FRAGMENTO PARA LEER ▸
········

Desatascadora
Una cosa es que tu intimidad parisina, existencialista y literaria, se haga pública, y otra cosa es que archiven los aspectos menos fascinantes de tu vida


El otro día hablaba con mi madre por teléfono. Normalmente, hablamos dos veces al día y cada llamada dura un cuarto de hora. Las conversaciones dan para bastante: familia, salud, programación televisiva, paseos, compras en grandes superficies e higienización de las compras realizadas en grandes superficies, libros, meteorología, Navidad, blanca Navidad. Como Anna R. Ximenos cuenta a propósito de Anna Freud en Interior azul, soy tan buena hija que pasé de ser madre. Me dio a mí la gana. Ximenos acaba de ganar el premio de novela Ciudad de Barbastro con Vidas lentas, un libro sobre la necesidad de proteger a las personas psíquicamente vulnerables y a las personas que cuidan de las personas psíquicamente vulnerables. Pre-Textos publica el libro y, tras la traición de la agencia de Louise Gluck a Manolo Borrás y Manolo Ramírez —los Manolos famosos de verdad—, cualquier muestra de solidaridad es poca. Este podría ser un tema de conversación con mi madre. Sin embargo, el otro día, un problema doméstico ocupó nuestra charla: se le había atascado el desagüe de la pila e iba a avisar al fontanero. Le di algunas recetas previas a la contratación de servicios profesionales. Lejía y agua hirviendo. Mi marido nos oyó: “Que le eche lavavajillas y agua caliente”. Y así estuvimos un rato. Mi madre zanjó la conversación: “Hija, es que no tengo ventosa desatascadora”. Había que llamar al fontanero.

········

INFORMACIÓN MOSTRADA ▸
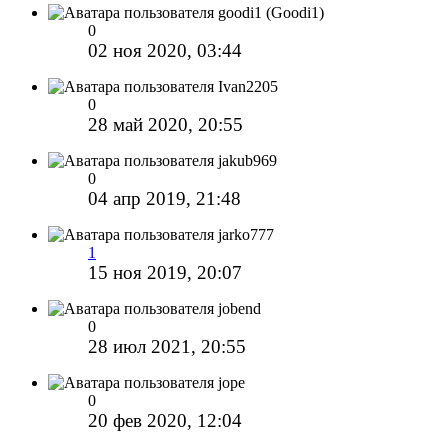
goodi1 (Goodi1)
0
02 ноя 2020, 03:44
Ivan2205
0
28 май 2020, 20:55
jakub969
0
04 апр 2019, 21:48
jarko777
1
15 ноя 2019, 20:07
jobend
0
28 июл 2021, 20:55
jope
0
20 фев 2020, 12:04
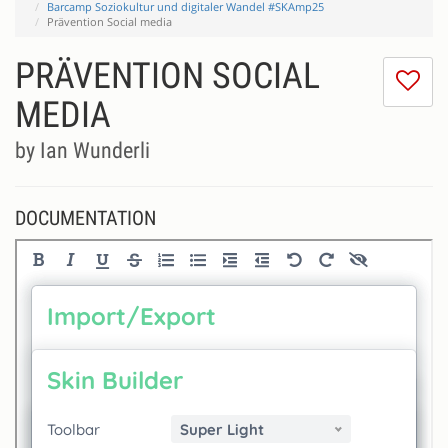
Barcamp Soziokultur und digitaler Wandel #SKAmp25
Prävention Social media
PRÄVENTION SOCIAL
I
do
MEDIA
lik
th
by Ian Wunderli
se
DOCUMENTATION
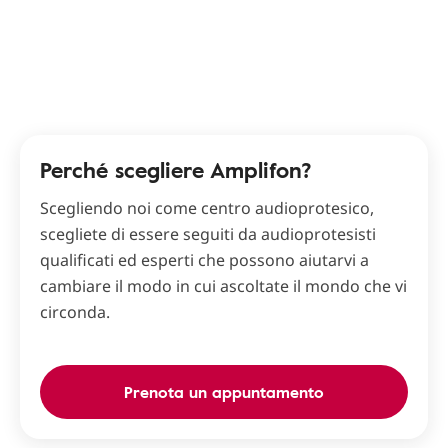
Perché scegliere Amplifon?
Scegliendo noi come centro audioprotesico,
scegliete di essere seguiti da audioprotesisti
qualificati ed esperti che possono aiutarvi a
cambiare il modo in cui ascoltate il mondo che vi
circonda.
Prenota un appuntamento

········

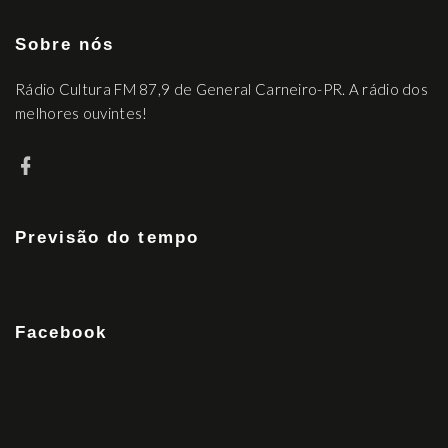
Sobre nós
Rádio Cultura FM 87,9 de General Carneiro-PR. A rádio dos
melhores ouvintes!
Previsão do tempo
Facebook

········

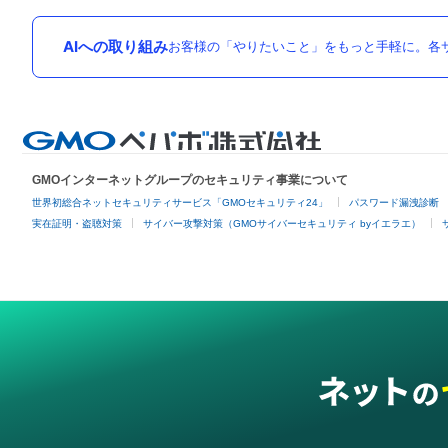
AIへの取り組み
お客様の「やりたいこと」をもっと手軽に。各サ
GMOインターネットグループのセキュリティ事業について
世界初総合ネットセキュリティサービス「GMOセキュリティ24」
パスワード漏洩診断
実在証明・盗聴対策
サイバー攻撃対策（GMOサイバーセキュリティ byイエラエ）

········

EXPLORA EL MATERIAL ▸
1/ Indica si cada afirmación concuerda con el fragmento y cita las palabras exactas que lo deciden: (a) quien narra y su madre hablan normalmente dos veces al día; (b) el marido recomendó lejía y agua hirviendo; (c) la madre tenía una ventosa desatascadora.
2/ Según el fragmento, ¿con qué libro ganó Ximenos el premio de novela Ciudad de Barbastro?

EJERCICIO RESUELTO ▸
1/
(a) Sí: "Normalmente, hablamos dos veces al día y cada llamada dura un cuarto de hora."
(b) No: "Mi marido nos oyó: “Que le eche lavavajillas y agua caliente”."
(c) No: "Hija, es que no tengo ventosa desatascadora".

2/ Con Vidas lentas.